# Dataset content
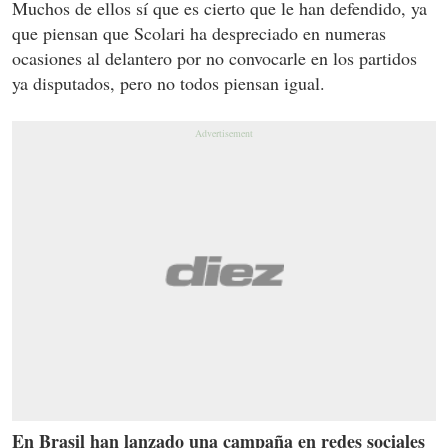
Muchos de ellos sí que es cierto que le han defendido, ya
que piensan que Scolari ha despreciado en numeras
ocasiones al delantero por no convocarle en los partidos
ya disputados, pero no todos piensan igual.
En Brasil han lanzado una campaña en redes sociales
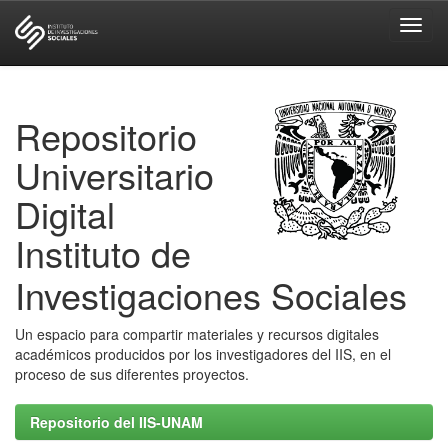
Skip
navigation
Repositorio
Universitario
Digital
Instituto de
Investigaciones Sociales
Un espacio para compartir materiales y recursos digitales
académicos producidos por los investigadores del IIS, en el
proceso de sus diferentes proyectos.
Repositorio del IIS-UNAM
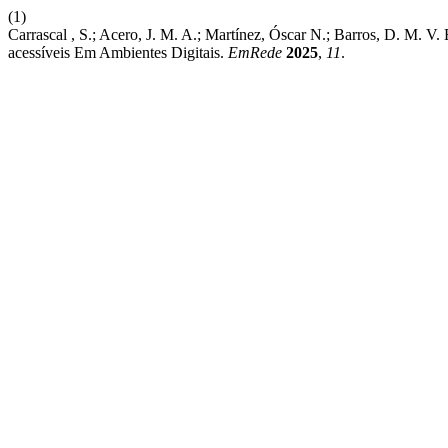
(1)
Carrascal , S.; Acero, J. M. A.; Martínez, Óscar N.; Barros, D. M. V.
acessíveis Em Ambientes Digitais.
EmRede
2025
,
11
.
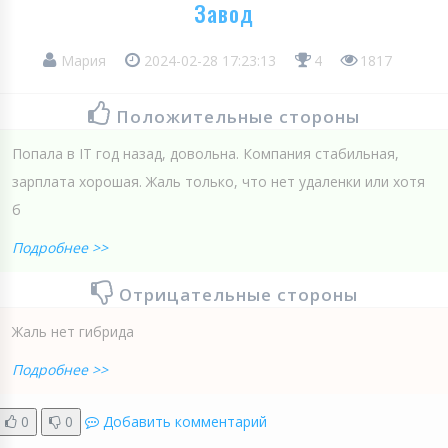
Завод
Мария
2024-02-28 17:23:13
4
1817
Положительные стороны
Попала в IT год назад, довольна. Компания стабильная,
зарплата хорошая. Жаль только, что нет удаленки или хотя
б
Подробнее >>
Отрицательные стороны
Жаль нет гибрида
Подробнее >>
0
0
Добавить комментарий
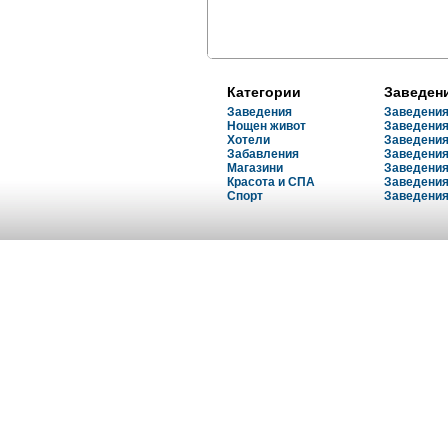
Тук можете
коментари о
обекти на 
снимки в по
Категории
Заведен
Тук можете 
Заведения
Заведения
да коментир
Нощен живот
Заведения
данни.
Хотели
Заведения
Забавления
Заведения
Магазини
Заведения
Красота и СПА
Заведения
Спорт
Тук можете
Заведения
фирма или
телефон, we
и коментари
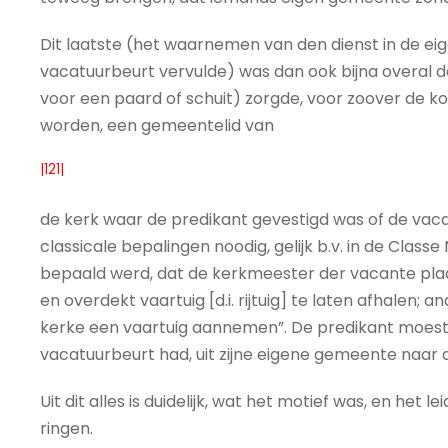
Dit laatste (het waarnemen van den dienst in de 
vacatuurbeurt vervulde) was dan ook bijna overal d
voor een paard of schuit) zorgde, voor zoover de k
worden, een gemeentelid van
|121|
de kerk waar de predikant gevestigd was of de vaca
classicale bepalingen noodig, gelijk b.v. in de Clas
bepaald werd, dat de kerkmeester der vacante pla
en overdekt vaartuig [d.i. rijtuig] te laten afhalen
kerke een vaartuig aannemen”. De predikant moest 
vacatuurbeurt had, uit zijne eigene gemeente naa
Uit dit alles is duidelijk, wat het motief was, en het 
ringen.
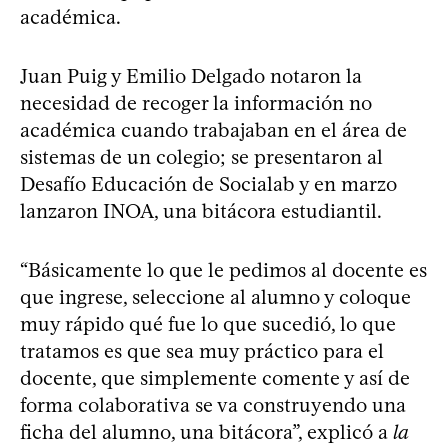
académica.
Juan Puig y Emilio Delgado notaron la
necesidad de recoger la información no
académica cuando trabajaban en el área de
sistemas de un colegio; se presentaron al
Desafío Educación de Socialab y en marzo
lanzaron INOA, una bitácora estudiantil.
“Básicamente lo que le pedimos al docente es
que ingrese, seleccione al alumno y coloque
muy rápido qué fue lo que sucedió, lo que
tratamos es que sea muy práctico para el
docente, que simplemente comente y así de
forma colaborativa se va construyendo una
ficha del alumno, una bitácora”, explicó a
la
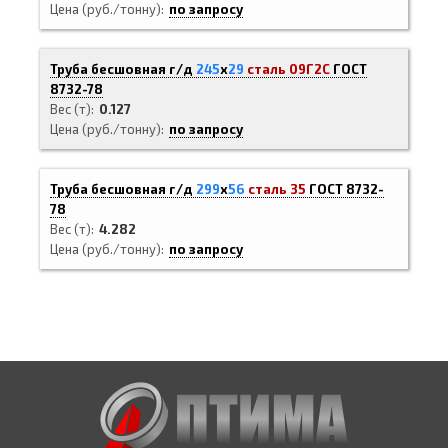
Цена (руб./тонну)
по запросу
Труба бесшовная г/д
245
х
29
сталь 09Г2С
ГОСТ
8732-78
Вес (т)
0.127
Цена (руб./тонну)
по запросу
Труба бесшовная г/д
299
х
56
сталь 35
ГОСТ 8732-
78
Вес (т)
4.282
Цена (руб./тонну)
по запросу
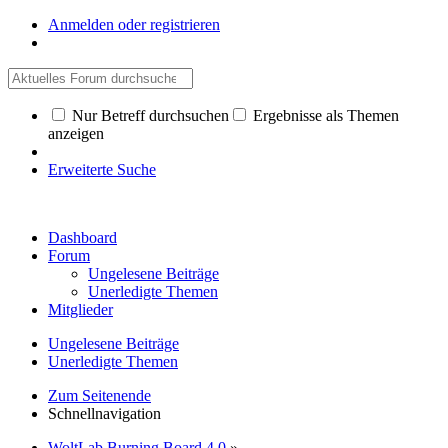
Anmelden oder registrieren
Nur Betreff durchsuchen
Ergebnisse als Themen
anzeigen
Erweiterte Suche
Dashboard
Forum
Ungelesene Beiträge
Unerledigte Themen
Mitglieder
Ungelesene Beiträge
Unerledigte Themen
Zum Seitenende
Schnellnavigation
WoltLab Burning Board 4.0
»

# Task instructions
Filter the data above to the lines that contain the string "vaartuig", and copy each matching line in full.

# Solution to this exercise
en overdekt vaartuig [d.i. rijtuig] te laten afhalen
kerke een vaartuig aannemen”. De predikant moest 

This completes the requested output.